Ernest Marc Louis de Gonzague Doudart de Lagrée (/fr/; 31 March 1823 - 12 March 1868) was the leader of the French Mekong Expedition of 1866-1868.

He was born in Saint-Vincent-de-Mercuze near Grenoble, France, and graduated from the École Polytechnique. He joined the French Navy and served in the Crimean War, then took up a post in Indochina in the hope that the climate would help his chronically ulcerated throat. It did not, and throughout the Mekong expedition he was often in severe pain.

The expedition left Saigon on 5 June 1866. In addition to his ulcers, Doudart de Lagrée suffered from fever, amoebic dysentery and infected wounds caused by leeches, as the expeditioners had to walk barefoot once they had worn out their supply of shoes. By the time the expedition reached Dongchuan, in Yunnan, China, he was too sick to be moved, and his second-in-command Francis Garnier took command. Garnier led the expedition to Dali, leaving Doudart de Lagrée in the care of the doctor. He died from an abscess on his liver.

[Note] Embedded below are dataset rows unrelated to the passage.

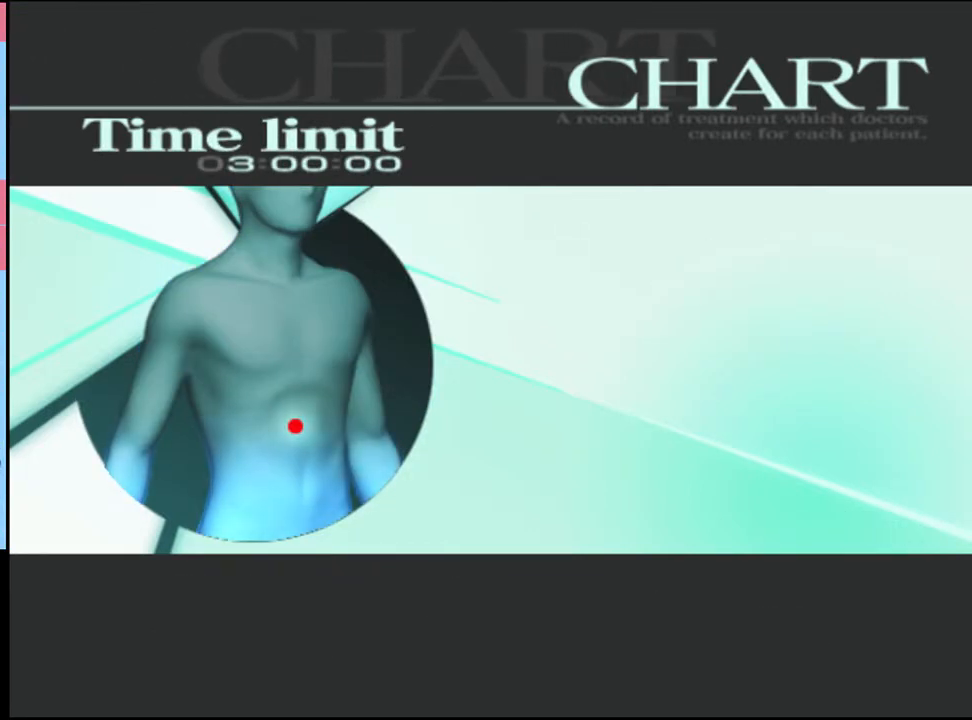
{"keys": [], "mouse": [], "events": [[133, "q", "down"], [200, "q", "up"], [266, "q", "down"], [333, "q", "up"], [400, "q", "down"], [433, "q", "up"]]}
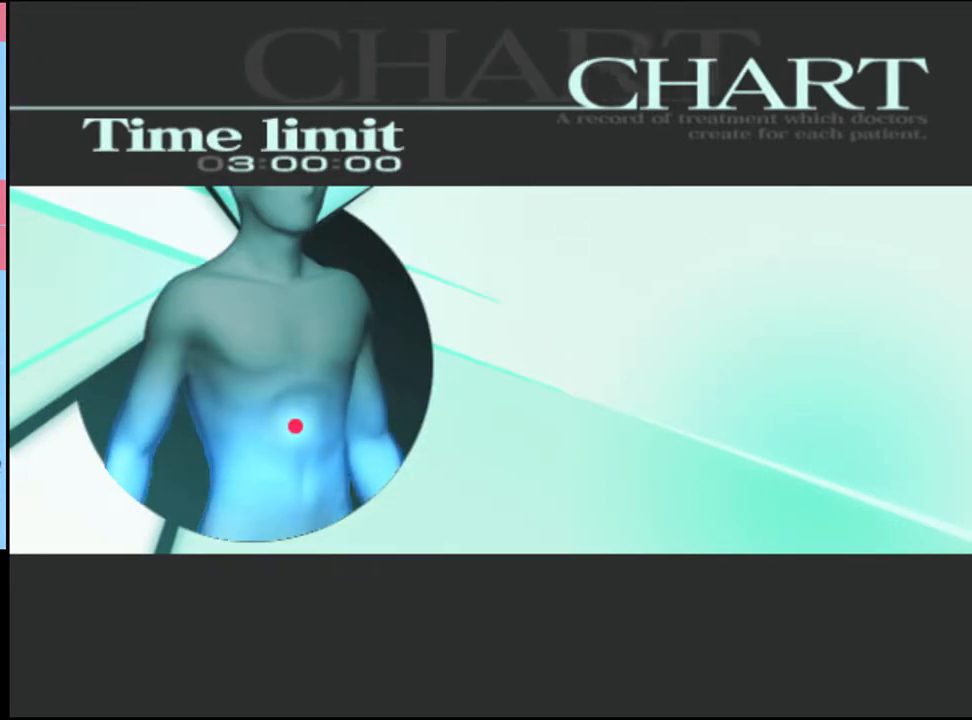
{"keys": [], "mouse": [], "events": [[33, "q", "down"], [100, "q", "up"], [200, "q", "down"], [233, "q", "up"]]}
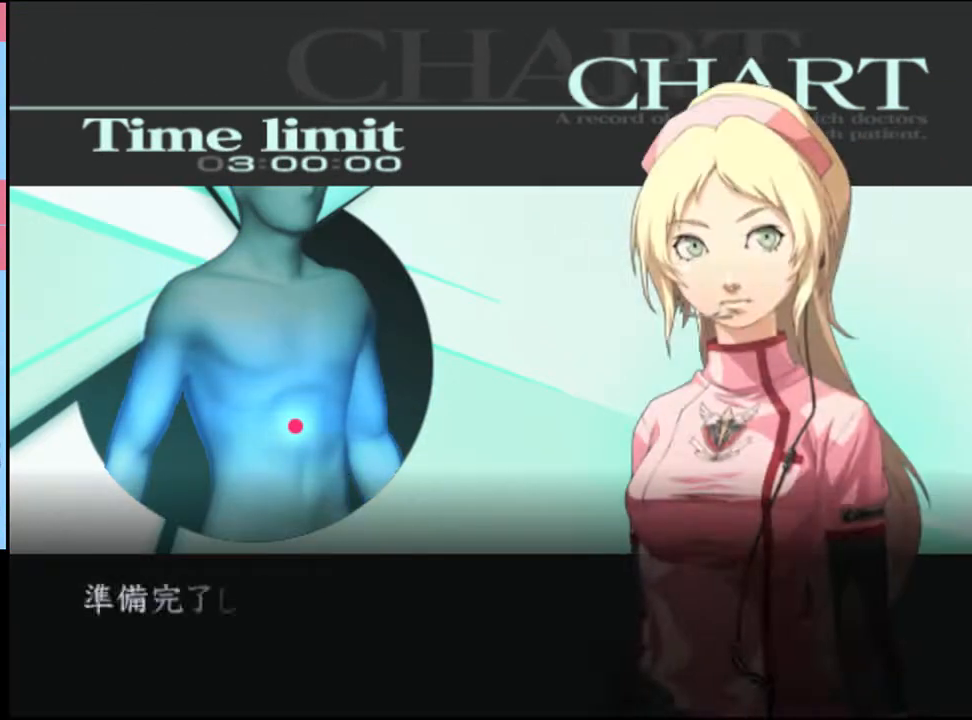
{"keys": [], "mouse": [], "events": [[100, "q", "down"], [166, "q", "up"]]}
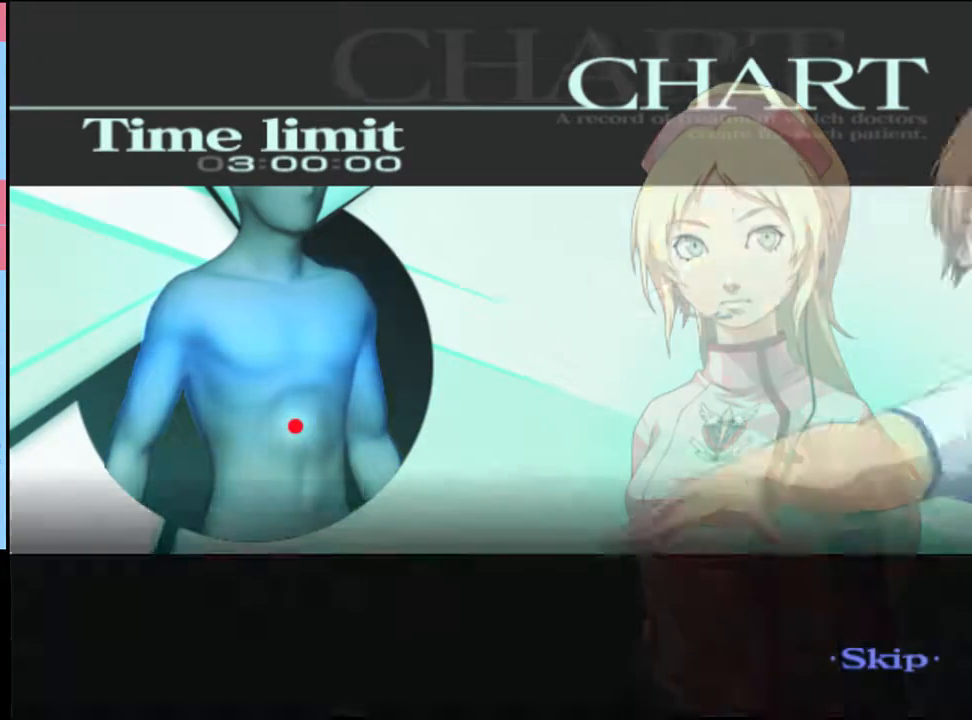
{"keys": [], "mouse": [], "events": []}
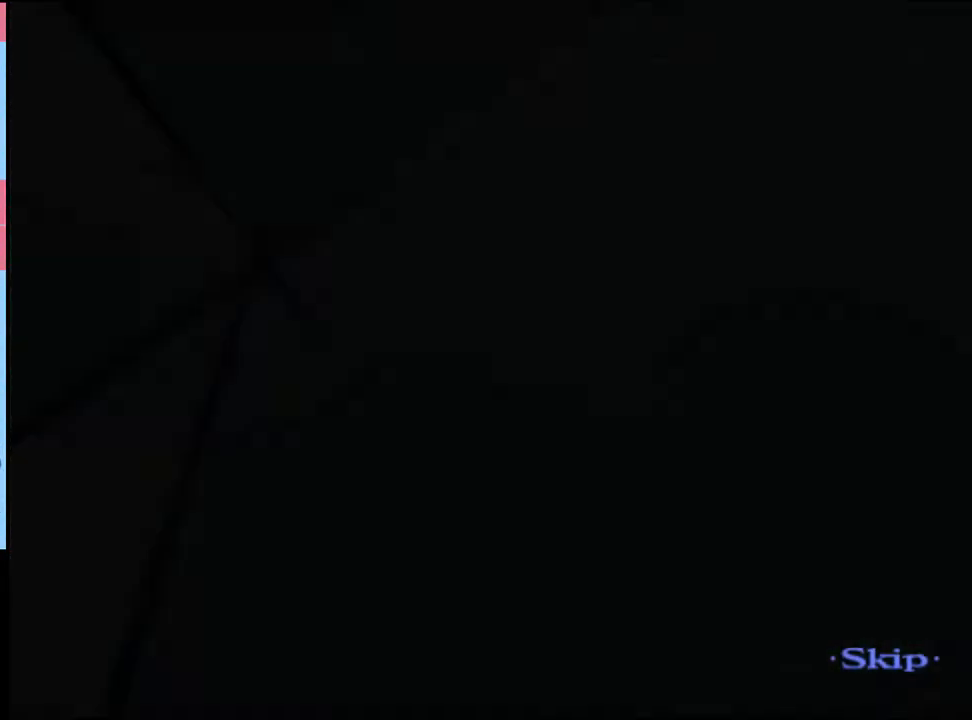
{"keys": [], "mouse": [], "events": []}
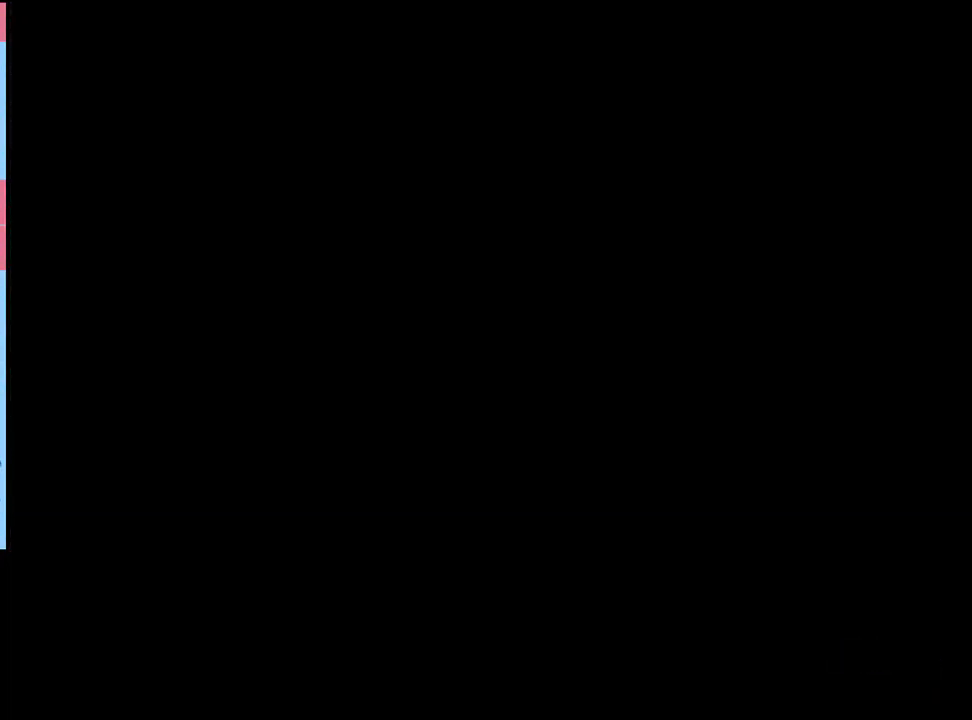
{"keys": ["q"], "mouse": [], "events": [[466, "q", "down"]]}
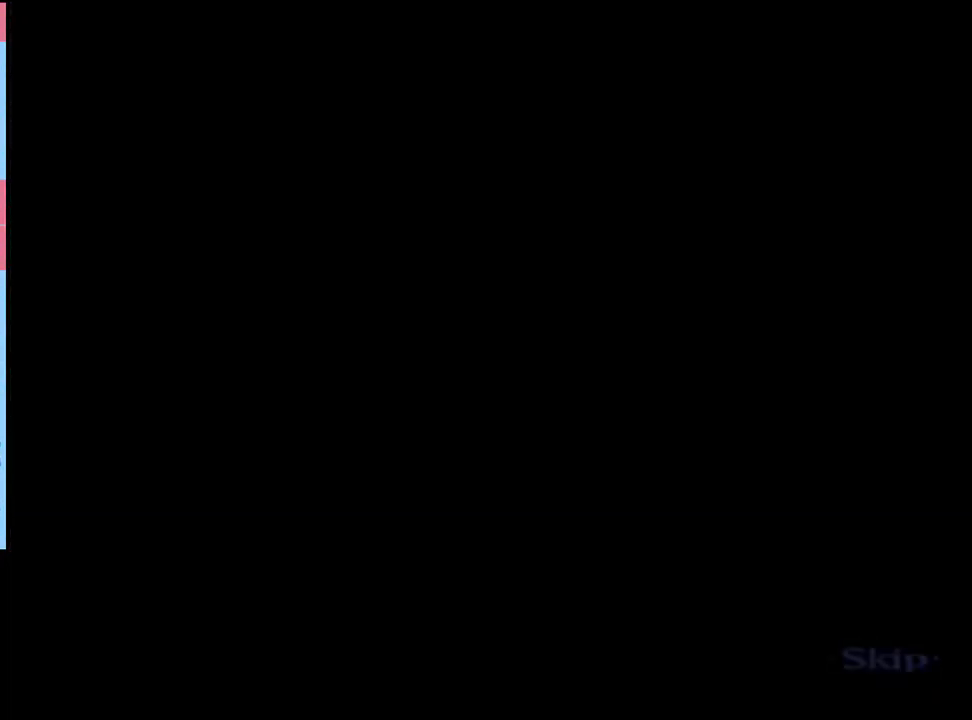
{"keys": [], "mouse": [], "events": [[33, "q", "up"]]}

The doctor removed his heart to return it to France, while Doudart de Lagrée was buried in Dongchuan.

Ernest Doudart de Lagrée was also an entomologist. Insect collections made by him in Africa are conserved in Muséum national d'histoire naturelle in Paris.

== Honours ==
- Three ships of the French Navy were named in his honour, notably the Doudart de Lagrée (F 728)
- Three stamps of French Indochina were issued in his honour in 1944–45, in the values of 1, 15 and 40 centimes.